Gál 5,1-6; Sal 118;Lc 11,37-41

Le pedimos al Señor que nos alcance su favor y su salvación, según la promesa que ha pronunciado para nosotros. Cumpliré su voluntad, andaré por un camino ancho, que es el suyo —mas ¿no dice Jesús que el camino es harto estrecho?—, sus mandatos, que tanto amo, serán mi delicia, y levantaré mis manos hacia él. La palabra de Dios juzga los deseos e intenciones de mi corazón. Y, aunque parezca cosa bien extraña, lo viviré en libertad, pues todo ello saldrá de mí mismo, de mis más profundas interioridades, de los abismos de mi corazón. No me quedaré limpiando las externalidades, refregando por fuera copa y plato de eso que es mi vida. ¿De qué podría servirme? Lo que mancha es lo que sale de dentro. De ahí, del hondón de mi corazón es de donde salen los robos y maldades que rebosan en mi interior, rezumando hacia fuera y ensombreciendo todo lo que hago, una vez que ha manchado todo lo que soy. ¿Cómo, pues, podré decir que vivo en libertad? Viviendo de ella, ¿no sería todo un conjunto de negras obscuridades que se dedican a mancillarse unas a otras?

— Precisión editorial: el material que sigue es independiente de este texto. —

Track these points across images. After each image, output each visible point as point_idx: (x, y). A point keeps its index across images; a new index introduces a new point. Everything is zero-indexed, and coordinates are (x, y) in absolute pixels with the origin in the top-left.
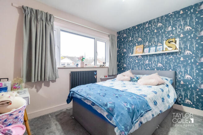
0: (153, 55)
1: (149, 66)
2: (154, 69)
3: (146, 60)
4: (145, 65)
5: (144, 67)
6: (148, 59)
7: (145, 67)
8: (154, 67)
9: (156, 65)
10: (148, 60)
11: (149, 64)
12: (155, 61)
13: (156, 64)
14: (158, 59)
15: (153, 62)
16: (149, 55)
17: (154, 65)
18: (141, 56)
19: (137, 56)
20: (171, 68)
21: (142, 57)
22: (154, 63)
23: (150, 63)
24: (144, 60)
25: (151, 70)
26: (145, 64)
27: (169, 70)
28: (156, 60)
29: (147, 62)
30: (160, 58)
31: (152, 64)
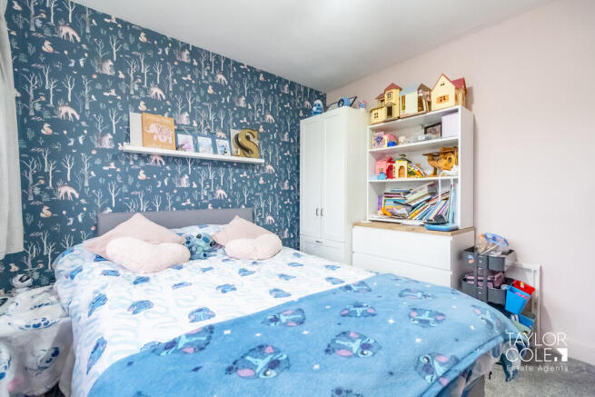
0: (203, 160)
1: (190, 196)
2: (205, 206)
3: (182, 176)
4: (175, 192)
5: (173, 199)
6: (187, 172)
7: (178, 199)
8: (206, 198)
9: (212, 193)
10: (187, 177)
11: (190, 189)
12: (208, 180)
13: (212, 190)
14: (217, 175)
15: (204, 182)
16: (192, 159)
17: (205, 193)
18: (163, 156)
19: (145, 157)
20: (243, 203)
21: (167, 163)
22: (205, 185)
23: (195, 186)
24: (174, 173)
25: (197, 208)
26: (178, 189)
27: (240, 206)
28: (211, 177)
29: (185, 183)
30: (222, 172)
31: (199, 189)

No cuando me encuentro con que mi corazón es atraído por el suyo, cuando veo en él la imagen y semejanza con la que yo mismo fui creado, de modo que, mirándolo a él, rehago mi ser en plenitud. Bien está esto que dices, pero ¿cómo será posible?, ¿de dónde sacaré esa fuerza para sondear la semejanza? Buscaré ser justificado, es decir, que mi corazón se asemeje al suyo. Ahí será la acción en la que se me dará la fuerza misma de Dios para ir encontrando la semejanza en el Hijo. Bien con lo que dices, pero ¿estará esa acción en el poder de mis manos, en mi propia voluntad?, ¿seré yo quien, estirando de mí, llegaré a ser semejante al Hijo? No, pues estirando de mí lo más que alcanzo es a romperme de tanto esfuerzo, sin crecer nada en ese camino de la semejanza, por lo que seguiré enyugado con el corazón de rotundas obscuridades que es el mío. ¿Cómo acontecerá esto, que abre las puertas de la acción del Espíritu en mí? Será el mismo Señor quien, desde lo alto de la cruz, estire de mí en una suave suasión justificatoria. ¿Qué será lo que yo ponga? Mi fe. Nada más que mi fe. En ella será donde encuentre donada la justificación de parte de Dios. No soy yo quien se justifica; es él quien me justifica. No soy yo quien acciona en mí; es él quien me libra con su acción de misericordia. Siendo así, viviré en libertad, pues será Cristo quien, por la gracia de Dios, me haya liberado. Mi fe es la puerta que me abre a esa acción del Espíritu. Si busco la justificación por mis esfuerzos, por el cumplimiento de todo lo que presupongo mandado, nada se alcanzará, pues seguiré creyendo que así se me ha de abrir la puerta de mi salvación. Razón tienen quienes dicen que esto es solo y para siempre camino de perdición. ¿Por qué? No mira a la cruz. Mirada esencial; la mirada de mi fe. Mirada confiadora en la promesa recibida. Mirada compasiva a quien está en la cruz, muerto por mí, es verdad, pero, también, muerto para mí. Por mis pecados y para mi salvación. De este modo, y solo así, estaremos en el ámbito de la gracia.